Although smoking has dropped among Hispanic/Latino people in recent years—from more than 1 smoker in every 6 people (or 16.2%) in 2005 to about 1 in 10 (or 10.7%) in 2016—public health experts say it hasn’t gone down as far as it could or should. Cigarette smoking adds to a person’s risk for cancer, heart disease, and stroke, which are among the leading causes of death for Hispanics/Latinos in the United States.
Among Hispanic/Latino men, 14.5% smoke cigarettes, or about 1 in every 7 men. Among Hispanic/Latina women, 7.0% smoke cigarettes, or about 1 in every 14 women.
Rose and Felicita are two Hispanic women featured in CDC’s Tips From Former Smokers® TV ads that are run in both English and Spanish. Rose started smoking at just 13 years of age and continued for many years, and Felicita started smoking when she was just 12 years old.
In her thirties and forties, Felicita already had bleeding gums and loose teeth, but she didn’t realize that smoking could make the problems in her mouth much worse. By the time Felicita quit smoking, it was too late to save her teeth. “I feel like I destroyed my health and my appearance with cigarettes,” she said.
Rose’s addiction caused her to lose a foot because of clogged blood vessels—and then caused lung cancer, which later spread to her brain. Rose had chemotherapy, radiation, and two surgeries.

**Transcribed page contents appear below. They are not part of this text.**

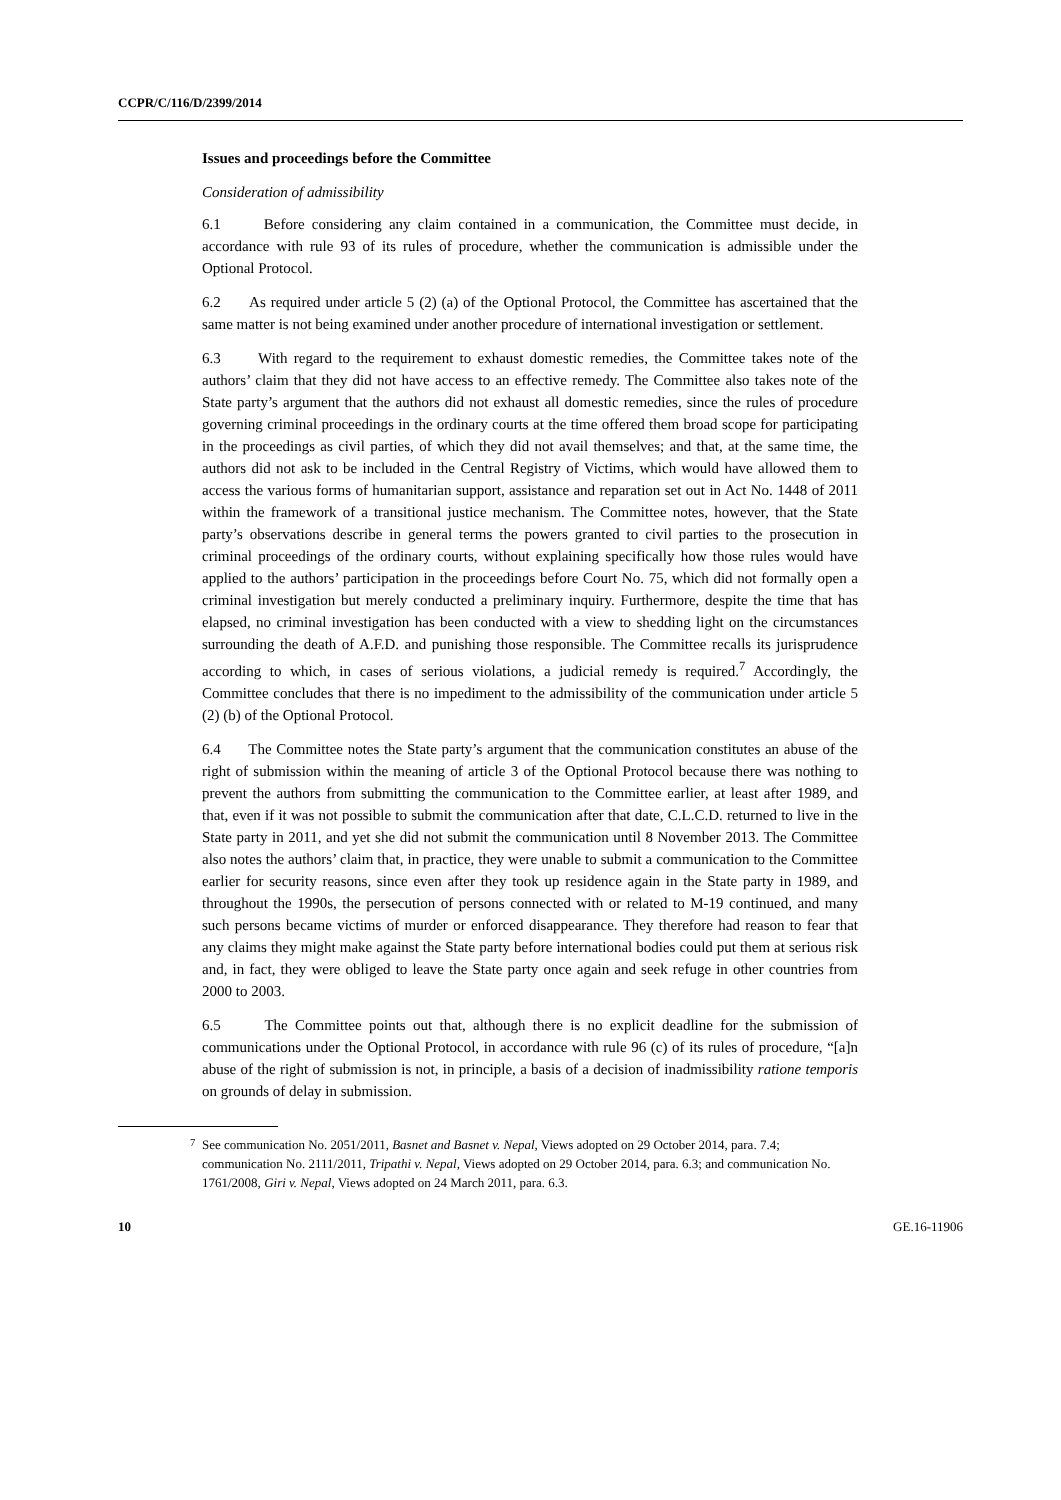CCPR/C/116/D/2399/2014
Issues and proceedings before the Committee
Consideration of admissibility
6.1 Before considering any claim contained in a communication, the Committee must decide, in accordance with rule 93 of its rules of procedure, whether the communication is admissible under the Optional Protocol.
6.2 As required under article 5 (2) (a) of the Optional Protocol, the Committee has ascertained that the same matter is not being examined under another procedure of international investigation or settlement.
6.3 With regard to the requirement to exhaust domestic remedies, the Committee takes note of the authors’ claim that they did not have access to an effective remedy. The Committee also takes note of the State party’s argument that the authors did not exhaust all domestic remedies, since the rules of procedure governing criminal proceedings in the ordinary courts at the time offered them broad scope for participating in the proceedings as civil parties, of which they did not avail themselves; and that, at the same time, the authors did not ask to be included in the Central Registry of Victims, which would have allowed them to access the various forms of humanitarian support, assistance and reparation set out in Act No. 1448 of 2011 within the framework of a transitional justice mechanism. The Committee notes, however, that the State party’s observations describe in general terms the powers granted to civil parties to the prosecution in criminal proceedings of the ordinary courts, without explaining specifically how those rules would have applied to the authors’ participation in the proceedings before Court No. 75, which did not formally open a criminal investigation but merely conducted a preliminary inquiry. Furthermore, despite the time that has elapsed, no criminal investigation has been conducted with a view to shedding light on the circumstances surrounding the death of A.F.D. and punishing those responsible. The Committee recalls its jurisprudence according to which, in cases of serious violations, a judicial remedy is required.<sup>7</sup> Accordingly, the Committee concludes that there is no impediment to the admissibility of the communication under article 5 (2) (b) of the Optional Protocol.
6.4 The Committee notes the State party’s argument that the communication constitutes an abuse of the right of submission within the meaning of article 3 of the Optional Protocol because there was nothing to prevent the authors from submitting the communication to the Committee earlier, at least after 1989, and that, even if it was not possible to submit the communication after that date, C.L.C.D. returned to live in the State party in 2011, and yet she did not submit the communication until 8 November 2013. The Committee also notes the authors’ claim that, in practice, they were unable to submit a communication to the Committee earlier for security reasons, since even after they took up residence again in the State party in 1989, and throughout the 1990s, the persecution of persons connected with or related to M-19 continued, and many such persons became victims of murder or enforced disappearance. They therefore had reason to fear that any claims they might make against the State party before international bodies could put them at serious risk and, in fact, they were obliged to leave the State party once again and seek refuge in other countries from 2000 to 2003.
6.5 The Committee points out that, although there is no explicit deadline for the submission of communications under the Optional Protocol, in accordance with rule 96 (c) of its rules of procedure, “[a]n abuse of the right of submission is not, in principle, a basis of a decision of inadmissibility ratione temporis on grounds of delay in submission.
<sup>7</sup> See communication No. 2051/2011, Basnet and Basnet v. Nepal, Views adopted on 29 October 2014, para. 7.4; communication No. 2111/2011, Tripathi v. Nepal, Views adopted on 29 October 2014, para. 6.3; and communication No. 1761/2008, Giri v. Nepal, Views adopted on 24 March 2011, para. 6.3.
10 GE.16-11906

“Most smokers want to quit. They don’t want to suffer or be a burden on their families,” said Corinne Graffunder, DrPH, MPH, director of CDC’s Office on Smoking and Health. “By showing how real people and their families are affected by smoking-related diseases, the Tips campaign can help motivate people to quit for good.”
Results of a CDC study published in the medical journal, The Lancet, show that in 2012 an estimated 1.64 million smokers tried to quit during the 2012 campaign period, and about 100,000 of them quit for good. Since 2012, CDC estimates that millions of Americans have tried to quit smoking cigarettes because of the campaign, and at least half a million have quit for good.

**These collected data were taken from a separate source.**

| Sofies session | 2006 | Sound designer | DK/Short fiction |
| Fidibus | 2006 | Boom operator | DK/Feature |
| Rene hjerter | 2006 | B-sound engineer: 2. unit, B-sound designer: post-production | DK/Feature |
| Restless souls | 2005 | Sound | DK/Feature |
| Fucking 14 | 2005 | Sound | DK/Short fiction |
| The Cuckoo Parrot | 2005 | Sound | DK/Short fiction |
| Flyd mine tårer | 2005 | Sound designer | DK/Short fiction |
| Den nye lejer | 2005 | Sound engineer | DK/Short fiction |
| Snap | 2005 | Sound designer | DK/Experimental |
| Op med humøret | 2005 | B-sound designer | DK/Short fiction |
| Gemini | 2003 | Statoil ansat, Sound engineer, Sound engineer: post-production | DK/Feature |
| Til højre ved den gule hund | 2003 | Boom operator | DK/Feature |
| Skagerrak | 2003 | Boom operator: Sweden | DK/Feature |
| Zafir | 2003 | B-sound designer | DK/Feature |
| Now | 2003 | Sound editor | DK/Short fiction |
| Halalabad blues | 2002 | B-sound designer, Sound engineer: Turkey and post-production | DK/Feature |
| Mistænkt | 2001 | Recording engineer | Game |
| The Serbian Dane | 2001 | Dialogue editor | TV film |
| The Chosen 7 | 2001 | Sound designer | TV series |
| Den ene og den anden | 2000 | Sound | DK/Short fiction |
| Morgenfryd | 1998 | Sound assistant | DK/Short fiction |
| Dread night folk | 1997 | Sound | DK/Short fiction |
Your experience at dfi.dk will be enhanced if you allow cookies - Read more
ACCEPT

Rose wished that she had more days to spend with her friends and family—especially her three grandchildren, who meant the world to her. Like everyone in the Tips campaign, she hoped that sharing her story would encourage other people to quit smoking before they get sick. Sadly, she died in January 2015 at age 60 from cancer caused by smoking.
“Cigarettes harm. They kill,” said Rose. “Try your best to quit. And if you don’t smoke, don’t pick it up. It’s not worth it.”